The team at Maybank Investment Bank Bhd (Maybank IB Research) said that La Nina has ended, El Nino is possibly in the making.
“US’s NOAA Climate Prediction Center has officially called an end to La Nina on March 9. It expects ENSO-neutral conditions to continue through the Northern Hemisphere spring and early summer.
“Thereafter, the weather models are forecasting 56 to 63 per cent probabilities of El Nino making a comeback between July and December 2023. However, the forecasters also warn that forecasts made during the spring are usually less accurate.
“And even if El Nino were to make a comeback in 2H23, its intensity (whether it will be a mild, moderate or strong El Nino) is unknown at this juncture. In the meantime, the present ENSO-neutral conditions may signal a more normalised weather condition supportive of upcoming spring planting in the Northern Hemisphere.”

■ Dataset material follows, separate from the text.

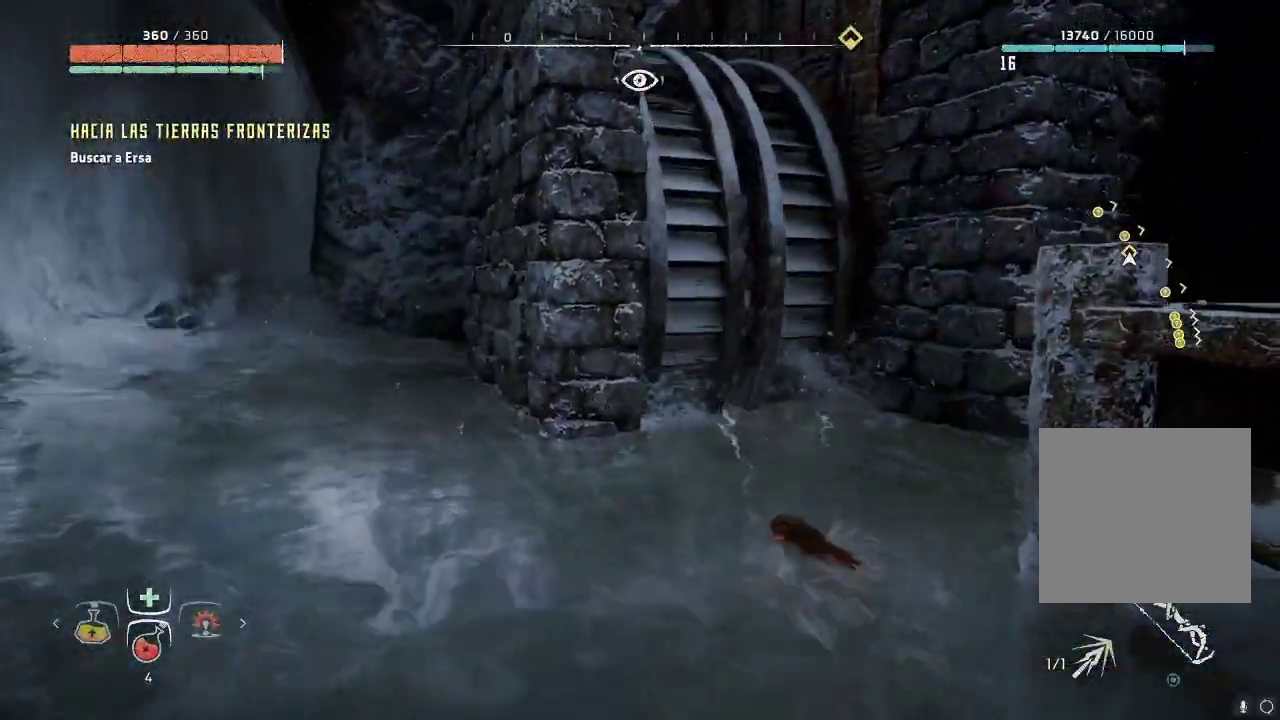
{"buttons": ["A"], "left_stick": "up-left", "right_stick": "center", "events": [[183, "A", "down"]]}
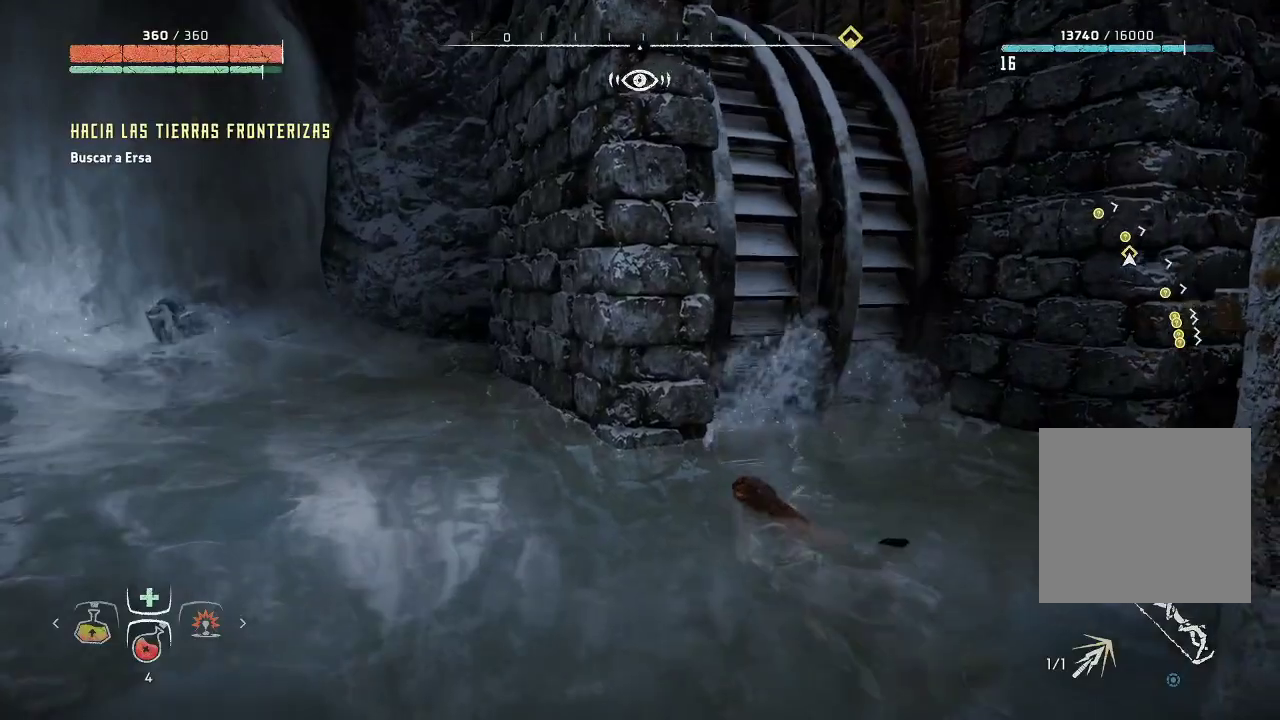
{"buttons": [], "left_stick": "up", "right_stick": "center", "events": [[83, "A", "up"], [167, "A", "down"], [300, "left_stick", "up"], [317, "A", "up"]]}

Furthermore, after three years of heavy rainfall brought about by three consecutive years of La Nina, Maybank IB Research noted that 2023’s palm oil production prospects in this region are unlikely to be thwarted by a mild or moderate El Nino (if any).
“Rather, yield achievements in 2023 will be more dependent on whether companies have enough workers, and have sufficiently fertilised their estates over the past two years or at least in 1H23.”